PROVIDED INFORMATION: Begin

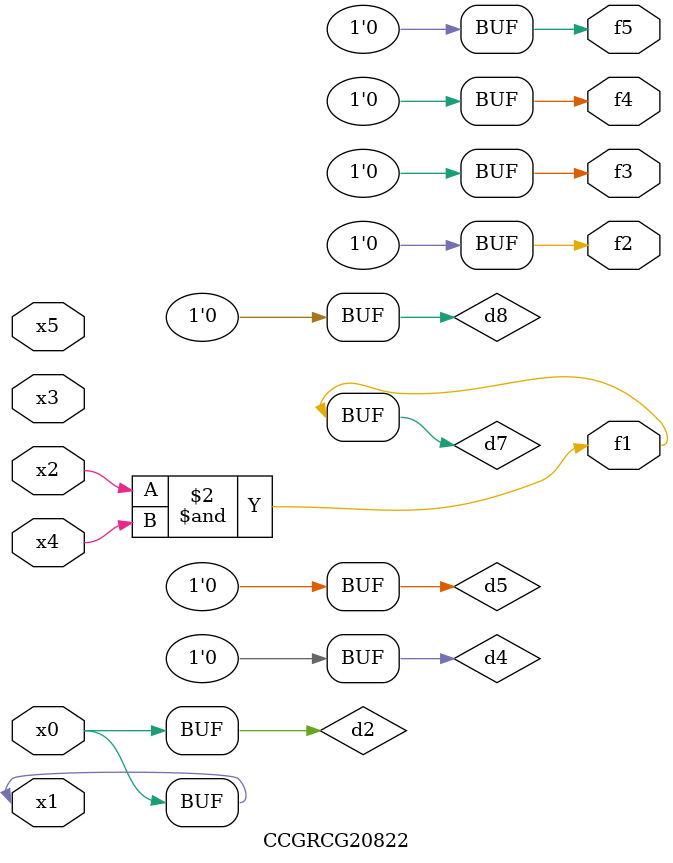
<source format=v>
module CCGRCG20822(
	input x0, x1, x2, x3, x4, x5,
	output f1, f2, f3, f4, f5
);

	wire d1, d2, d3, d4, d5, d6, d7, d8, d9;

	nand (d1, x1);
	buf (d2, x0, x1);
	nand (d3, x2, x4);
	and (d4, d1, d2);
	and (d5, d1, d2);
	nand (d6, d1, d3);
	not (d7, d3);
	xor (d8, d5);
	nor (d9, d5, d6);
	assign f1 = d7;
	assign f2 = d8;
	assign f3 = d8;
	assign f4 = d8;
	assign f5 = d8;
endmodule

</source>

PROVIDED INFORMATION: End

HOW TO COMPLETE THIS TASK
Whenever a line in the entries holds the word "assign", copy that line.

ANSWER SECTION
	assign f1 = d7;
	assign f2 = d8;
	assign f3 = d8;
	assign f4 = d8;
	assign f5 = d8;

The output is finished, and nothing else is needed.